**EXCERPT TO READ:**
■ ■ ■ ■ ■ ■ ■

PAYMENT NOTICES – HAVE THE STONES BEEN CAST ASIDE?
Payment under LDEDC Act 2009 – Is this still a game of sudden death?
Talk to the Chartered Institute of Arbitrators Thames Valley Branch
Robert A Sliwinski
FRICS FCIArb Barrister Chartered Arbitrator FRSA Adjudicator Mediator
THE POSITION A YEAR AGO
• ISG Construction Ltd v Seevic College  EWHC 4007 (TCC) (03 December 2014)
• Harding (t/a M J Harding Contractors) v Paice & Anor  EWHC 3825 (TCC) (21 November 2014)
• Galliford Try Building Ltd v Estura Ltd  EWHC 412 (TCC) (27 February 2015)
These cases started with a hard line on the payment notices causing a tremor through the industry.
ISG Construction Ltd v Seevic College
JCT Design & Build 2011.
ISG made Application for Payment No. 13.
There was no Payment Notice or Pay Less Notice.
The contract provided that in the absence of a Payment Notice the Application for Payment became the notified sum and therefore the amount due.
In Adjudication No.1 the Adjudicator found for ISG saying the application for payment became the default notice and this became the amount due. The Adjudicator had not valued the works.
Seevic commenced Adjudication No.2 to value the Works and obtain a repayment of the sum claimed in Adjudication No.1.
The Court enforced Adjudication No.1 but not Adjudication No.2 as the dispute had already been decided in Adjudication No.1.
Harding (t/a M J Harding Contractors) v Paice & Anor
Although decided before Seevic the case was not published until after Seevic had been heard by the same Judge.

■ ■ ■ ■ ■ ■ ■

**PROMPT A:** Echo word for word the part of the talk on payment notices that opens with the words containing "PAYMENT NOTICES –" and closes with "(27 February 2015)".

[Transcribed page contents]
■ ■ ■ ■ ■ ■ ■

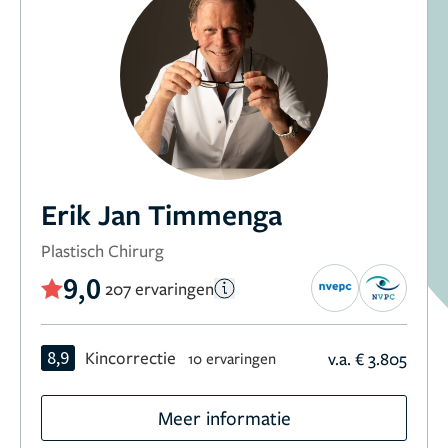
Erik Jan Timmenga
Plastisch Chirurg
9,0
207 ervaringen
8,9
Kincorrectie
v.a. € 3.805
10 ervaringen
Meer informatie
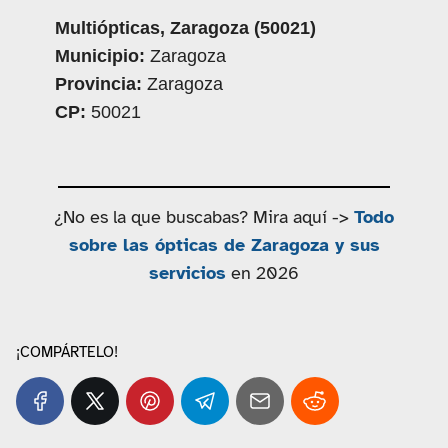
Multiópticas, Zaragoza (50021)
Municipio:
Zaragoza
Provincia:
Zaragoza
CP:
50021
¿No es la que buscabas? Mira aquí ->
Todo
sobre las ópticas de Zaragoza y sus
servicios
en 2026
¡COMPÁRTELO!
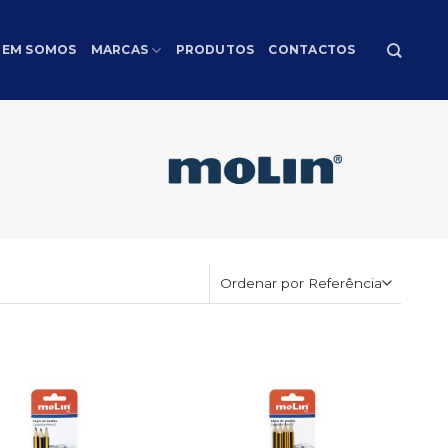
EM SOMOS
MARCAS
PRODUTOS
CONTACTOS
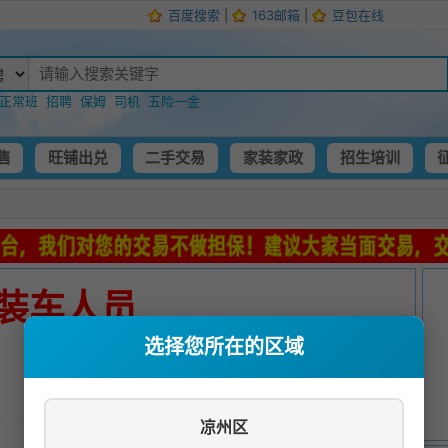
百度搜索
|
163邮箱
|
豆包在线
正常班
招聘
保姆
司机
五险一金
售
旺铺出兑
二手交易
家装家政
招生培训
装车人员
选择您所在的区域
发布时间：
2025-05-12 06:34:04
凉州区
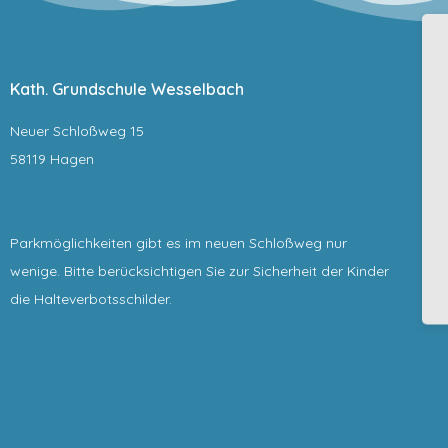
Kath. Grundschule Wesselbach
Neuer Schloßweg 15
58119 Hagen
Parkmöglichkeiten gibt es im neuen Schloßweg nur
wenige. Bitte berücksichtigen Sie zur Sicherheit der Kinder
die Halteverbotsschilder.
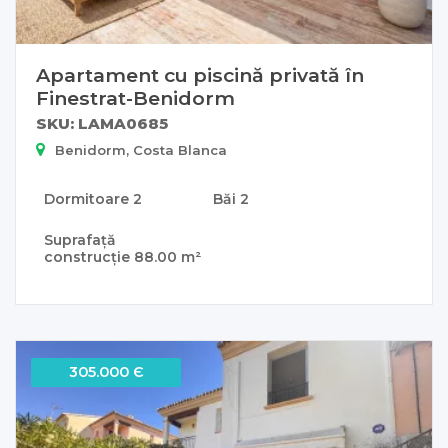
Apartament cu piscină privată în
Finestrat-Benidorm
SKU: LAMA0685
Benidorm, Costa Blanca
Dormitoare
2
Băi
2
Suprafață
construcție
88.00 m²
305.000 Є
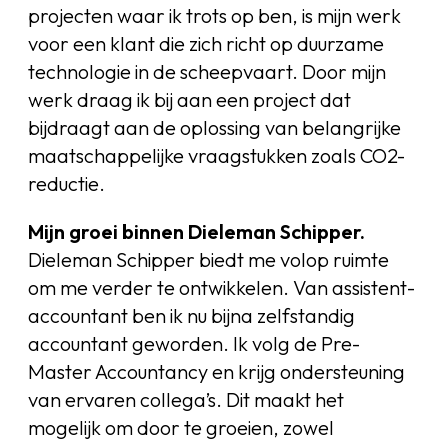
projecten waar ik trots op ben, is mijn werk
voor een klant die zich richt op duurzame
technologie in de scheepvaart. Door mijn
werk draag ik bij aan een project dat
bijdraagt aan de oplossing van belangrijke
maatschappelijke vraagstukken zoals CO2-
reductie.
Mijn groei binnen Dieleman Schipper.
Dieleman Schipper biedt me volop ruimte
om me verder te ontwikkelen. Van assistent-
accountant ben ik nu bijna zelfstandig
accountant geworden. Ik volg de Pre-
Master Accountancy en krijg ondersteuning
van ervaren collega’s. Dit maakt het
mogelijk om door te groeien, zowel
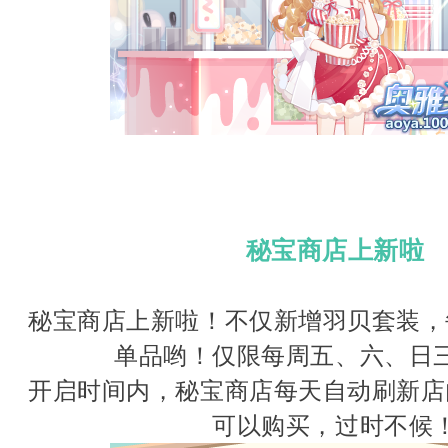
秘宝商店上新啦
秘宝商店上新啦！不仅新增羽贝套装，
单品哟！仅限每周五、六、日
开启时间内，秘宝商店每天自动刷新店
可以购买，过时不候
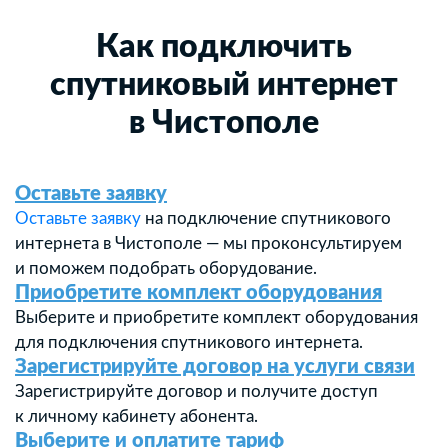
Как подключить
спутниковый интернет
в Чистополе
Оставьте заявку
Оставьте заявку
на подключение спутникового
интернета в Чистополе — мы проконсультируем
и поможем подобрать оборудование.
Приобретите комплект оборудования
Выберите и приобретите комплект оборудования
для подключения спутникового интернета.
Зарегистрируйте договор на услуги связи
Зарегистрируйте договор и получите доступ
к личному кабинету абонента.
Выберите и оплатите тариф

■ ■ ■ ■ ■ ■ ■

**PROMPT B:** Rewrite the stretch of the rows that opens with the line containing "Как подключить" and closes at the end of the rows, putting "Елабуге" in place of "Чистополе" and changing nothing else. Return only those lines.

**RESPONSE A:**
PAYMENT NOTICES – HAVE THE STONES BEEN CAST ASIDE?
Payment under LDEDC Act 2009 – Is this still a game of sudden death?
Talk to the Chartered Institute of Arbitrators Thames Valley Branch
Robert A Sliwinski
FRICS FCIArb Barrister Chartered Arbitrator FRSA Adjudicator Mediator
THE POSITION A YEAR AGO
• ISG Construction Ltd v Seevic College  EWHC 4007 (TCC) (03 December 2014)
• Harding (t/a M J Harding Contractors) v Paice & Anor  EWHC 3825 (TCC) (21 November 2014)
• Galliford Try Building Ltd v Estura Ltd  EWHC 412 (TCC) (27 February 2015)

**RESPONSE B:**
Как подключить
спутниковый интернет
в Елабуге
Оставьте заявку
Оставьте заявку
на подключение спутникового
интернета в Елабуге — мы проконсультируем
и поможем подобрать оборудование.
Приобретите комплект оборудования
Выберите и приобретите комплект оборудования
для подключения спутникового интернета.
Зарегистрируйте договор на услуги связи
Зарегистрируйте договор и получите доступ
к личному кабинету абонента.
Выберите и оплатите тариф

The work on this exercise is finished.